Two major corporations trace their origins to the Reynolds Arcade. The headquarters of the young Western Union telegraph company was located in the arcade from 1856 to 1866.
Western Union eventually became the dominant telegraph company in the United States.
Bausch & Lomb, which grew into one of the world's largest eye-care companies, began in 1853 as a daguerreotype shop in the Reynolds Arcade. The shop sold eyeglasses at first as a sideline, but after the two partners devised a way to make eyeglass frames that cost less, eye care products became the focus of their business.

The arcade was the scene of abolitionist activity by both blacks and whites who owned businesses there, including the Francis and Cleggett barber shop.
Benjamin Cleggett, whose father had escaped from slavery, worked as a barber in Rochester before moving to Geneva, New York.
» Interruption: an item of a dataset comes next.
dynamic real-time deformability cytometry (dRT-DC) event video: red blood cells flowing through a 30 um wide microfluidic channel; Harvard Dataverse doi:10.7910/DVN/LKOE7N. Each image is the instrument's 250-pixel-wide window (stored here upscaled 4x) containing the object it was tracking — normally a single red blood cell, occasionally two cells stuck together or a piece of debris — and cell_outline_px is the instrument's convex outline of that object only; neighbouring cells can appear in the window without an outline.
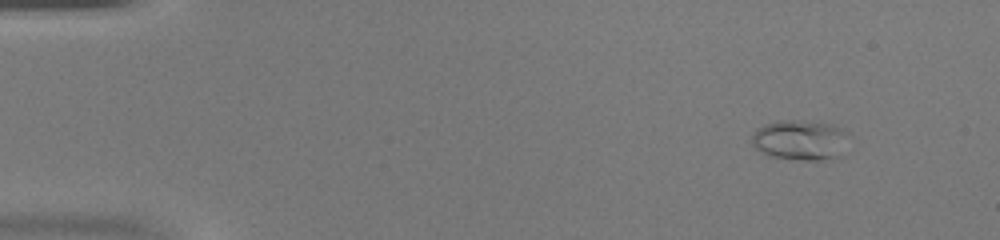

He married Frances Nell, whose brother, William Cooper Nell, worked in Douglass's North Star newspaper office.

The arcade was home to the Reynolds Library, the city's main reference library, from 1886 until the arcade was demolished. The Reynolds Library was then merged with the Rochester Public Library.

By the 1920s, the arcade was becoming increasingly outdated in addition to being a fire hazard. It was demolished in 1932 and replaced the following year by a ten-story office building that, in honor of its predecessor, was also named the Reynolds Arcade.